* [Try it] Copy the lines of the listing below without changes. Start at the line containing "Промо-кадр 5 сезона" and end after the line containing "3 сезоне вышла".

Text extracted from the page
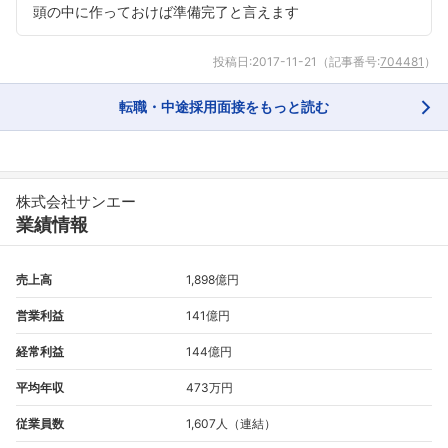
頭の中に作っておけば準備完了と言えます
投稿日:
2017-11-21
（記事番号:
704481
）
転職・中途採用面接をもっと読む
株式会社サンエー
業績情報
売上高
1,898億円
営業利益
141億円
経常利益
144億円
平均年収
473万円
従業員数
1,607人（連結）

---

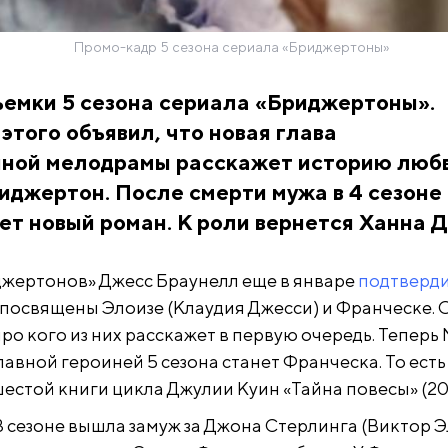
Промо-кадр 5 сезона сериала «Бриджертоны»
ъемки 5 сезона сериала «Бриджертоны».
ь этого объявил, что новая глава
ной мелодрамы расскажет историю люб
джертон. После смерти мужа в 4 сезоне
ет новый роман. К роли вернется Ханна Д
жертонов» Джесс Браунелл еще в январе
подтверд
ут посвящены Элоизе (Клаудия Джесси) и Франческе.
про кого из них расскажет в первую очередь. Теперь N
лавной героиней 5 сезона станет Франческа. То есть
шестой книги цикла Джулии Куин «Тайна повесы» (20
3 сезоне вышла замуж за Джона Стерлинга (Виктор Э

==

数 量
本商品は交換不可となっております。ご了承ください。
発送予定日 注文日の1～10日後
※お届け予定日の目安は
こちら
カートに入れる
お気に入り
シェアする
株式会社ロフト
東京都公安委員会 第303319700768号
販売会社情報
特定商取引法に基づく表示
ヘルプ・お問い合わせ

* [Exercise answer]
Промо-кадр 5 сезона сериала «Бриджертоны»
ъемки 5 сезона сериала «Бриджертоны».
ь этого объявил, что новая глава
ной мелодрамы расскажет историю люб
джертон. После смерти мужа в 4 сезоне
ет новый роман. К роли вернется Ханна Д
жертонов» Джесс Браунелл еще в январе
подтверд
ут посвящены Элоизе (Клаудия Джесси) и Франческе.
про кого из них расскажет в первую очередь. Теперь N
лавной героиней 5 сезона станет Франческа. То есть
шестой книги цикла Джулии Куин «Тайна повесы» (20
3 сезоне вышла замуж за Джона Стерлинга (Виктор Э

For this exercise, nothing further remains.